→ Task item:
Copies of all lines that contain "software" are needed; take them from the data below.

Source records:
--- START ---
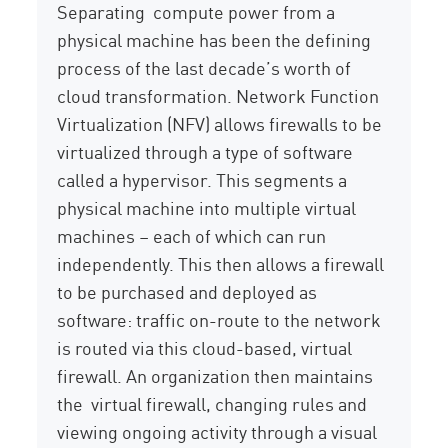
Separating compute power from a
physical machine has been the defining
process of the last decade’s worth of
cloud transformation. Network Function
Virtualization (NFV) allows firewalls to be
virtualized through a type of software
called a hypervisor. This segments a
physical machine into multiple virtual
machines – each of which can run
independently. This then allows a firewall
to be purchased and deployed as
software: traffic on-route to the network
is routed via this cloud-based, virtual
firewall. An organization then maintains
the virtual firewall, changing rules and
viewing ongoing activity through a visual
--- END ---
→ Solved exercise:
virtualized through a type of software
software: traffic on-route to the network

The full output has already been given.